I bet some of you know me, and some of you don’t. I read A LOT. I will read anything. But I think in most circles I am known for my love of kink, erotica, BDSM, shifters, and science fiction.
Today, I want to talk about the romance and attraction. I love when authors get under my skin. Good or bad. It lets me know I am still human. Authors create such beautiful characters, I run out of space on my love list. In books we can be attracted to anyone we please. The beauty of it, we can keep it a secret if we want.
The interesting thing about romance, is that it starts with attraction. Appearance, intellect, station in life, etc. With romantic fiction, the world opens up in a way we can only dream of. (After all, that is why we read.) We can be attracted to those outside of our real life without repercussion or explanation. We don’t have to justify why we are attracted to a character. We can revel in it. Lately, I have been asking myself what happens when you read something so mind blowing that you discover you?
That recently happened to me. It all started with the book Nervous by SM Johnson. This book blew my mind. I was opened. I was floating. Not in subspace, a kind of euphoria that I so rarely get when I am reading. (Becoming Sir by Ella Dominguez was the last one.) The romance was there, but it’s the character Avery. Watching him so effortlessly seduce Julian. Oh my. I was smitten instantly. The more I read, the more I was attracted. I do love a slow burn and this book offered that and more.
Everything else fell away. Conventions, society, all of it. And that my dears, reminded me of my crush.
I am not prone to crushes, but I have one. It was surprising when I realized what was going on. I didn’t discuss it, but I did isolate myself from the person. The person is an author. (Those of you who know me very well know who it is. I had the crush well before I read Nervous.) I reviewed one of their books, but I discovered that I could not continue to do so because I could no longer trust myself to be objective when it came to their work.
So back to this mind blowing book. It is a Dominance and Submission tale. There is courtship, but not the traditional kind. Of course because it is fantasy, things are not as real as we would like. Then again, this is why I read. It was sweet, loving, and warm. The thing about this book though. For some reason, it gave me the OK on my crush. I can revel in it and be happy.
That is the beautiful about the romance genre, something lovely will sneak up on you and there you are, attracted to a character (and perhaps someone in real life), and you have no idea what happened. I find that absolutely amazing. Inspiring even.

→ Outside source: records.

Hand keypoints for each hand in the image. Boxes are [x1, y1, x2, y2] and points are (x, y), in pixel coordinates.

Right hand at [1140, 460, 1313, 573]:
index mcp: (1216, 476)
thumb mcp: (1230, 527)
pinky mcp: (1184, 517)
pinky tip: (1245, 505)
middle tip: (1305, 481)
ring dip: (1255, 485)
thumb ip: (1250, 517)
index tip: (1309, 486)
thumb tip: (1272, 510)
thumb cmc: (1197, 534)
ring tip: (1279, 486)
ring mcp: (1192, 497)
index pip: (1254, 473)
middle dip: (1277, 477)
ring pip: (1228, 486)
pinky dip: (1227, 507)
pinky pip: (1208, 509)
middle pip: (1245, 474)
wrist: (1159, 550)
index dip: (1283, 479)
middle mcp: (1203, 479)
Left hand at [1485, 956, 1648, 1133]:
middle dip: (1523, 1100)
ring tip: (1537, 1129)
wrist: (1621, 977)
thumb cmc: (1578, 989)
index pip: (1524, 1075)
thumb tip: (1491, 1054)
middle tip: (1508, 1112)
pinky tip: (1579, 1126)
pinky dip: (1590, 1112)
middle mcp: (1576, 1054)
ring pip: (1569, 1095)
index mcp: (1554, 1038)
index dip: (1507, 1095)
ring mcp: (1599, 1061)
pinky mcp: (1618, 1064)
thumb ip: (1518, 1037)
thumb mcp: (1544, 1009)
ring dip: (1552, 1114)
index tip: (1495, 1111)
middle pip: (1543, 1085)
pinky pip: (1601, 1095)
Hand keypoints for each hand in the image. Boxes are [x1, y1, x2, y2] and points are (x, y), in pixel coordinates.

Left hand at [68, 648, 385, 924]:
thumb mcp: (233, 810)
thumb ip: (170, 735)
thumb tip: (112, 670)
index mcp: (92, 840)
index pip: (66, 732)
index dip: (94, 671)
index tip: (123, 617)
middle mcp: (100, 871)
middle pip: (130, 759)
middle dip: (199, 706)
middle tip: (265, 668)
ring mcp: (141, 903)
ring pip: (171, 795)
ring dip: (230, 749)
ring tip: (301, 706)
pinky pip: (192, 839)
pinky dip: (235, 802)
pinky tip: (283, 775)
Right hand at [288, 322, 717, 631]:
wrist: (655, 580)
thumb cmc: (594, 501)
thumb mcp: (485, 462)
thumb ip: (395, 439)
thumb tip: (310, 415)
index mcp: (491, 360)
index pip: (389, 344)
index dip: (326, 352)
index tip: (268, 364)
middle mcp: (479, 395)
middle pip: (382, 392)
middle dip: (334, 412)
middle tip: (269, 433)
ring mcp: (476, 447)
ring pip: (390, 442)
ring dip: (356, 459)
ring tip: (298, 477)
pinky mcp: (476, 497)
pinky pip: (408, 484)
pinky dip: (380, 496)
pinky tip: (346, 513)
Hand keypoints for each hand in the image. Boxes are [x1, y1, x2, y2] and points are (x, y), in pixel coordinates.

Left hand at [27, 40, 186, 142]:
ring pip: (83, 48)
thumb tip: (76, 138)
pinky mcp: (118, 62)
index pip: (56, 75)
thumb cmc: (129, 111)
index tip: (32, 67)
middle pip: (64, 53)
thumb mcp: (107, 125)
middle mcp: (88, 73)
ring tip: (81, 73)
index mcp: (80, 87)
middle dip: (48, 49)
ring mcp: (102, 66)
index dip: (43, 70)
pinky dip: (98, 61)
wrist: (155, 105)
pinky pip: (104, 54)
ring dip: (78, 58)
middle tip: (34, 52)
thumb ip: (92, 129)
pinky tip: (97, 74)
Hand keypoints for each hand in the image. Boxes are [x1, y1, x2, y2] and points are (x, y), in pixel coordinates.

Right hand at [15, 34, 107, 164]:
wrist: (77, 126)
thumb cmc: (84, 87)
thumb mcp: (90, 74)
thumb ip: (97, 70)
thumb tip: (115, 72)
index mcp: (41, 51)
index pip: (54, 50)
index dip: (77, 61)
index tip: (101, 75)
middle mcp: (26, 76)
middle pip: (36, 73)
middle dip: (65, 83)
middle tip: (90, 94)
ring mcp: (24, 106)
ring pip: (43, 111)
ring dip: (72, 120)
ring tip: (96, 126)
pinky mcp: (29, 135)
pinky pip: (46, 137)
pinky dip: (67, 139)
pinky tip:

I collect book husbands, wives, girlfriends, and boyfriends all the time. I am attracted to them for a variety of reasons. Personality being the number one. I even have a list. When it comes to real life though, that is where it gets tricky. All those fantasy attractions get side-barred when a real person shows up. Inspiring romantic writing can do that. The tricky part is that I have found myself in uncharted waters. I know I am not alone, but I also don’t know how to express it. I find myself rereading the romances that comfort me in my attractions. They may not comfort others, and that is OK. I know it is.
All of this leads me back to Nervous. I do firmly believe that romance starts with attraction. I also believe that personality plays a huge part in it. I may not be The Dragon, but I have no problems with The Dragon in all of his beauty, charm, and grace.